PROVIDED PASSAGE section start

Long Beach Breakwater will remain intact

U.S. Army Corps of Engineers won’t remove offshore barrier, ending a multi-year study.

LONG BEACH—Hang Zero. Such will be the phrase uttered by local surfers after an attempt to have the breakwater off the coast of Long Beach removed ended in failure in November. The U.S. Army Corps of Engineers, after studying the request for several years, announced it would not remove the offshore, wave-control barrier just off the Long Beach shoreline.

Army Corps staff stated any modifications to Long Beach Breakwater would pose a national security risk.

Surfrider Foundation had spearheaded a campaign to remove the breakwater, hoping the offshore barrier’s removal would result in more wave action on the Long Beach coast.

The foundation’s campaign specifically called for either the sinking of the breakwater or a reconfiguration of the offshore barrier.

Any alteration of Long Beach Breakwater – which is the easternmost of three breakwaters just south of the Long Beach/San Pedro coast – would also help restore and expand aquatic habitats along this stretch of the Southern California Bight, according to a draft report released by the Army Corp.

PROVIDED PASSAGE section end
EXTRACTED INFORMATION section start

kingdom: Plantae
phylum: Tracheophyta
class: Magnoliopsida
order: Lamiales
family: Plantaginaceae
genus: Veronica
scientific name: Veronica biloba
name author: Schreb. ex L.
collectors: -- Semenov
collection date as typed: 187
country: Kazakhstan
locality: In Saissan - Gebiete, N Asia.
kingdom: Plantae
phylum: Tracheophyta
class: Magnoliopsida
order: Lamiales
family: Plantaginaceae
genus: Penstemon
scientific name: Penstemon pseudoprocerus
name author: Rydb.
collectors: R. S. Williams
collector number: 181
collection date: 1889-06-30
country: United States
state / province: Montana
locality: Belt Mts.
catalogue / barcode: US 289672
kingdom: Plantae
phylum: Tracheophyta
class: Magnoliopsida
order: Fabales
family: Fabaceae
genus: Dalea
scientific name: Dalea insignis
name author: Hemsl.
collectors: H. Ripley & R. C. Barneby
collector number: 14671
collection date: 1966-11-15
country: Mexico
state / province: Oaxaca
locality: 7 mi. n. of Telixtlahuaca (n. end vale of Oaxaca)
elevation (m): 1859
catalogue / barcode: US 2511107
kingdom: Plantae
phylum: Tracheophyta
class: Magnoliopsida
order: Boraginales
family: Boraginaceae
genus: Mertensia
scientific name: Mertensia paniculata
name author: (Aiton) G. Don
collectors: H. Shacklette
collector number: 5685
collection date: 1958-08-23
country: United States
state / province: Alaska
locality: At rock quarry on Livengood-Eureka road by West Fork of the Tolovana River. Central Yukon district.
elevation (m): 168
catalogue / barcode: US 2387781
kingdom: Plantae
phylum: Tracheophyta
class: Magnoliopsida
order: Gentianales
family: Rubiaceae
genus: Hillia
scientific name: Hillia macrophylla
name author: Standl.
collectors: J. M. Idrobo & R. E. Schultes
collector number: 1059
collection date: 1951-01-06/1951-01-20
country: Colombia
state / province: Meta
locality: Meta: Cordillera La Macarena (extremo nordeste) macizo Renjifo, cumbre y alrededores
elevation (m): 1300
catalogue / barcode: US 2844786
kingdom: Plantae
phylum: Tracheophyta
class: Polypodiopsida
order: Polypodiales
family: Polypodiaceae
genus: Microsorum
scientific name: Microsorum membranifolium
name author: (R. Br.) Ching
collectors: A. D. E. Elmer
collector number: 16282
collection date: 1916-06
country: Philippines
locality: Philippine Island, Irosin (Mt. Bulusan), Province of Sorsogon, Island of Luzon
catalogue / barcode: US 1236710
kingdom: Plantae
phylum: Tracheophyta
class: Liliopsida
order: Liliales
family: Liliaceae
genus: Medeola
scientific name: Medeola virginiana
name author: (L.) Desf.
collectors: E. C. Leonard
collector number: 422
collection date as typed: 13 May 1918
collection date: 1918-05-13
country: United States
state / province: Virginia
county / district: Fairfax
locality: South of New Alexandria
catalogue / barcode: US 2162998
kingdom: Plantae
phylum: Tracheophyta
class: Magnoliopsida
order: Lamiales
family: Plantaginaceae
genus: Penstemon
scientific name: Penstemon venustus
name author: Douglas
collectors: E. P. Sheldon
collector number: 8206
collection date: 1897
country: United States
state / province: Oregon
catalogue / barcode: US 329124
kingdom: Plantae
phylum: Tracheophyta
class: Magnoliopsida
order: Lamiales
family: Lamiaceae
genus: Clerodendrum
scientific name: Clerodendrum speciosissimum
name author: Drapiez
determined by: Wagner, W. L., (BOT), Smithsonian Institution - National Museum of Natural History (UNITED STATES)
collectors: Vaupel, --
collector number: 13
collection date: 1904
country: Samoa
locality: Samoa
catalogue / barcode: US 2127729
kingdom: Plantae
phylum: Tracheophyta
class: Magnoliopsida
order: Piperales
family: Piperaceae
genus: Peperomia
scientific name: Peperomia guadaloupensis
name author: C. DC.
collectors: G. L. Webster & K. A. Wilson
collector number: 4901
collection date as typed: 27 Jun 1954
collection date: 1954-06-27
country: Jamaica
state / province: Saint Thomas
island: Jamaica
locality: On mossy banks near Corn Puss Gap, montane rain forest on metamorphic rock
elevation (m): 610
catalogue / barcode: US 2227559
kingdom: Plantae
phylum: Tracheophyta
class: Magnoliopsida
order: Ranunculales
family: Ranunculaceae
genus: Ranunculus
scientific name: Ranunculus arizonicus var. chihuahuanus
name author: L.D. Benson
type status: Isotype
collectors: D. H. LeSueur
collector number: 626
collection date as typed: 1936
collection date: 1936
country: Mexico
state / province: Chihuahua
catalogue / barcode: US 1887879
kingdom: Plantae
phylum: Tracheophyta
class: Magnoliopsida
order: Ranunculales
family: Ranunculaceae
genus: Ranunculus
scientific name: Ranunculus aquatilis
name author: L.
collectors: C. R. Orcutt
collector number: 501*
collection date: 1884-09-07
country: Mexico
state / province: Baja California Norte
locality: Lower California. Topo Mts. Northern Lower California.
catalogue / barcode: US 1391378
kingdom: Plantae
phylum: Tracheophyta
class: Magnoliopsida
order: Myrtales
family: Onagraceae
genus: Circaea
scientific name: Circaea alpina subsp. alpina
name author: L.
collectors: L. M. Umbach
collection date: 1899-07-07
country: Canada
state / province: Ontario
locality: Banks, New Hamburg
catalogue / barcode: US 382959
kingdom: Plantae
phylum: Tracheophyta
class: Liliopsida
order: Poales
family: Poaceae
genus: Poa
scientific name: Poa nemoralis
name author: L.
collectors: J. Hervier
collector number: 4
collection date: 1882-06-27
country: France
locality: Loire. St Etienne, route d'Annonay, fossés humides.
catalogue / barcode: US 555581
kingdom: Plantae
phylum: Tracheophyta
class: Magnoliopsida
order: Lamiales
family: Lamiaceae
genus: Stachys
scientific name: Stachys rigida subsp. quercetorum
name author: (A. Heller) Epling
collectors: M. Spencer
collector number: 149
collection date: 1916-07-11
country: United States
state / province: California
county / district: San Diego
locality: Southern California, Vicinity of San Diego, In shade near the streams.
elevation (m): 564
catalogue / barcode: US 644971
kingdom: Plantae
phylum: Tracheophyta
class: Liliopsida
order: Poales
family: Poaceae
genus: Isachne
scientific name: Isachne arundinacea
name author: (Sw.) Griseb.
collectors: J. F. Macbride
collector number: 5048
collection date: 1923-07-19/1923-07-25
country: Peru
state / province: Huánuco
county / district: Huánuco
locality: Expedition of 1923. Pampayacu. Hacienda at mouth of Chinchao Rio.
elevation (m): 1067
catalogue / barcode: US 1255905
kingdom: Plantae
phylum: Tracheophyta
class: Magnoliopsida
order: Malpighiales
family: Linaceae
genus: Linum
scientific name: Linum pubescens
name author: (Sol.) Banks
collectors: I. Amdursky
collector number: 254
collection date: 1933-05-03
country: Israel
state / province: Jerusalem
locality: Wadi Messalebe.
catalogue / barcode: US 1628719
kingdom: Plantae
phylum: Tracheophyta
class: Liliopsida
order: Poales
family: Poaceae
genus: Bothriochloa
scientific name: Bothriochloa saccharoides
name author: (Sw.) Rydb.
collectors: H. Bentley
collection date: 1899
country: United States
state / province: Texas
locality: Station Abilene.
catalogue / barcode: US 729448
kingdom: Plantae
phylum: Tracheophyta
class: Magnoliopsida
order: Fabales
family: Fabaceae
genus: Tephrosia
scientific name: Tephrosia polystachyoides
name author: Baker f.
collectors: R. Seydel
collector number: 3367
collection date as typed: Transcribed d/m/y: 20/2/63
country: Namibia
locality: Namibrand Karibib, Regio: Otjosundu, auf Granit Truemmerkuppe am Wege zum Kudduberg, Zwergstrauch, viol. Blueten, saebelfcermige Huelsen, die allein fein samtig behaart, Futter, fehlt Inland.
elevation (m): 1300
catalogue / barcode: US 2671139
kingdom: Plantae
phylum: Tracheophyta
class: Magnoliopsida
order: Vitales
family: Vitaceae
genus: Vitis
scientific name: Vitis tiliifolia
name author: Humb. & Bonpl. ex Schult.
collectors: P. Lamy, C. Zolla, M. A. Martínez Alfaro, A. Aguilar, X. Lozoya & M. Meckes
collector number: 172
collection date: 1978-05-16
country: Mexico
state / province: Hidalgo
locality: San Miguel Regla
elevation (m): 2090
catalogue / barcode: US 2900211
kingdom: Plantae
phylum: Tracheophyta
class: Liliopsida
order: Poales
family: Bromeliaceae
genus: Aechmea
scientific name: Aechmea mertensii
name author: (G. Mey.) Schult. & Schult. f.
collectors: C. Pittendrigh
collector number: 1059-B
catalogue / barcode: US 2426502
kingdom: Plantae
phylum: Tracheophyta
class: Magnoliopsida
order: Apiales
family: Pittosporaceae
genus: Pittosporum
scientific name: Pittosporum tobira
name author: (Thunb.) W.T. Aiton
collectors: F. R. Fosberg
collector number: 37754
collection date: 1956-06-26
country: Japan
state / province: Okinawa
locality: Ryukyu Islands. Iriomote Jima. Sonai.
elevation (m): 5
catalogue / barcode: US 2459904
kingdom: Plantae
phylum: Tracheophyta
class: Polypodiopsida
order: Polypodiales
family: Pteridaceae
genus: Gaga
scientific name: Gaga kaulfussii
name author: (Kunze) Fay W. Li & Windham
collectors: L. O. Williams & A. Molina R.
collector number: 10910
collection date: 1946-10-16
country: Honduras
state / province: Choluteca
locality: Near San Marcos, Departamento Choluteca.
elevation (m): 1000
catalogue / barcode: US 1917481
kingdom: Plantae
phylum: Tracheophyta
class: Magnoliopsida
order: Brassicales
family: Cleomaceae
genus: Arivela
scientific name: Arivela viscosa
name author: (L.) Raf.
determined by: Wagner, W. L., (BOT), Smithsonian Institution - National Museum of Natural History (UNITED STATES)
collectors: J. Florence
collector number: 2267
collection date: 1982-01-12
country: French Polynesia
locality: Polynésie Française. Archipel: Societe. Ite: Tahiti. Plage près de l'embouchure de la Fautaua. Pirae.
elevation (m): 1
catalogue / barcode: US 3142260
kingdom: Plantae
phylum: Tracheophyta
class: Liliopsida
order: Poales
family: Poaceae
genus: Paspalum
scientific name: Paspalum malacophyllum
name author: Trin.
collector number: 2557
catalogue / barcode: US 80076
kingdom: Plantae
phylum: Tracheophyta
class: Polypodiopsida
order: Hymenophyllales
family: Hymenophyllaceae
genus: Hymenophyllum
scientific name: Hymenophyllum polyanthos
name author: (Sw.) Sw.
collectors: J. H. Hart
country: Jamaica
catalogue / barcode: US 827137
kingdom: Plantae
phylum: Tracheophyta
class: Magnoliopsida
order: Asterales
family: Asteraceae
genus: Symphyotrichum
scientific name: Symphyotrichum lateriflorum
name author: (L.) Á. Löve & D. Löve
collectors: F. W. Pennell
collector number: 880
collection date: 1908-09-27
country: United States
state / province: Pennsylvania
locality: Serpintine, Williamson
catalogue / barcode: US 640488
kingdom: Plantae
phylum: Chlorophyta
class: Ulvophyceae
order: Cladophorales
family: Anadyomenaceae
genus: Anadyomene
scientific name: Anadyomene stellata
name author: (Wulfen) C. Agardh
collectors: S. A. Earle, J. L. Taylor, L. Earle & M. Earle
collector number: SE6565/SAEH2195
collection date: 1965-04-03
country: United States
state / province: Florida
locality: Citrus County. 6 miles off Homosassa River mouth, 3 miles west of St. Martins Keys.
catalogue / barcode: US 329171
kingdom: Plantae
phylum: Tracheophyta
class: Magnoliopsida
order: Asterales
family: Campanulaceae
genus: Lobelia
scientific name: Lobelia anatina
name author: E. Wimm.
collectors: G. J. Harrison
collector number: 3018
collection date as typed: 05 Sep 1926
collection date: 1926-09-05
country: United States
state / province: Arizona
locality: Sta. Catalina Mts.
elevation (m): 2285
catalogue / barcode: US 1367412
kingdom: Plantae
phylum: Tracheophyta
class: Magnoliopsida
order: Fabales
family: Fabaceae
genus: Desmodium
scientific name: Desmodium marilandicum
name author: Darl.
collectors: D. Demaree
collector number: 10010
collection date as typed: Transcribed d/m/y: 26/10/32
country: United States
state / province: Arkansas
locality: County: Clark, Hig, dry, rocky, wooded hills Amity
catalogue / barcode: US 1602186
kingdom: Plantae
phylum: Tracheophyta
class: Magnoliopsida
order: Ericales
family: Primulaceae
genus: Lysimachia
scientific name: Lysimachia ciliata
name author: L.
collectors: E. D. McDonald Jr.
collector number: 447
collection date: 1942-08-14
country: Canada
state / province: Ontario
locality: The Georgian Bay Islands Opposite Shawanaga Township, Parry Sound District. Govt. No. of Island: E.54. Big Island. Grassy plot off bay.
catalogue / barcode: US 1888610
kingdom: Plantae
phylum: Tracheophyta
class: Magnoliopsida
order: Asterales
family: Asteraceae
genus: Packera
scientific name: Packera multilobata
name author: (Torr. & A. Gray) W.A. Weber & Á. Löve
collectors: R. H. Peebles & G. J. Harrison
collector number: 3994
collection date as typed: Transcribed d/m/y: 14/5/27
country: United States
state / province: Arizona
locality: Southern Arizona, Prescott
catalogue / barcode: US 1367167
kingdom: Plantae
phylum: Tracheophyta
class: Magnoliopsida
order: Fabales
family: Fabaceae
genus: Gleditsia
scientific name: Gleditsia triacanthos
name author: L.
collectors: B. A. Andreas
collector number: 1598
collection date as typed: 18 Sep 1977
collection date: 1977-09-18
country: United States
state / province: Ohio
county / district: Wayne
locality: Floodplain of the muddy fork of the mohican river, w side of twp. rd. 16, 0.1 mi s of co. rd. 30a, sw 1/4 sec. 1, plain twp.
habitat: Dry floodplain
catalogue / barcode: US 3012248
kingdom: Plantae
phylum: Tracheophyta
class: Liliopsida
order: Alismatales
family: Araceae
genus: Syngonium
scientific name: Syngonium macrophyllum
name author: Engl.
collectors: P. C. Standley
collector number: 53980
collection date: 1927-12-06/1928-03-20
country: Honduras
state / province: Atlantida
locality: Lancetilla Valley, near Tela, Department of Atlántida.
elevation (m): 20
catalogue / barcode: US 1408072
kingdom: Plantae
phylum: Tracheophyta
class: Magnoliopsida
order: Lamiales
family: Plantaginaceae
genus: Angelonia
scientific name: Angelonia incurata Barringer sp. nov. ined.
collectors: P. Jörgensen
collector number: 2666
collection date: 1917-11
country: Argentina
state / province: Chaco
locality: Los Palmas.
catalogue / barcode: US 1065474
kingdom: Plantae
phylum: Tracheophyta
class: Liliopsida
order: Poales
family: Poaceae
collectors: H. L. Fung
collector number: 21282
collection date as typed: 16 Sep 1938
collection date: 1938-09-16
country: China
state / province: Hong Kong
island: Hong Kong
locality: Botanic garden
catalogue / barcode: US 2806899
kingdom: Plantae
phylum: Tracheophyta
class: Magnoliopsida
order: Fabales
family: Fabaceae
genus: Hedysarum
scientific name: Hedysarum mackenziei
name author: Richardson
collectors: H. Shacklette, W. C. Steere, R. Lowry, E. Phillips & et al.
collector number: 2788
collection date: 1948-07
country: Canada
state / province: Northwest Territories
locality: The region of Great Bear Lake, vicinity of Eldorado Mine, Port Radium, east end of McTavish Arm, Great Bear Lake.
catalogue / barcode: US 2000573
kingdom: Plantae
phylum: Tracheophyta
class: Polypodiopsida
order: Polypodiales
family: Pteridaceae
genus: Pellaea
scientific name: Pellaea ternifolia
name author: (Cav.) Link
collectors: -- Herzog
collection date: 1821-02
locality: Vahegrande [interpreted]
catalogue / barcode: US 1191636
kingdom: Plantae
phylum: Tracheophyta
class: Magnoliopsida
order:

EXTRACTED INFORMATION section end

__WHAT THE TASK ASKS__. Print the section of the Long Beach Breakwater article from "Army Corps staff" to "the offshore barrier." exactly as it appears in the text.

__RESPONSE__.
Army Corps staff stated any modifications to Long Beach Breakwater would pose a national security risk.

Surfrider Foundation had spearheaded a campaign to remove the breakwater, hoping the offshore barrier’s removal would result in more wave action on the Long Beach coast.

The foundation’s campaign specifically called for either the sinking of the breakwater or a reconfiguration of the offshore barrier.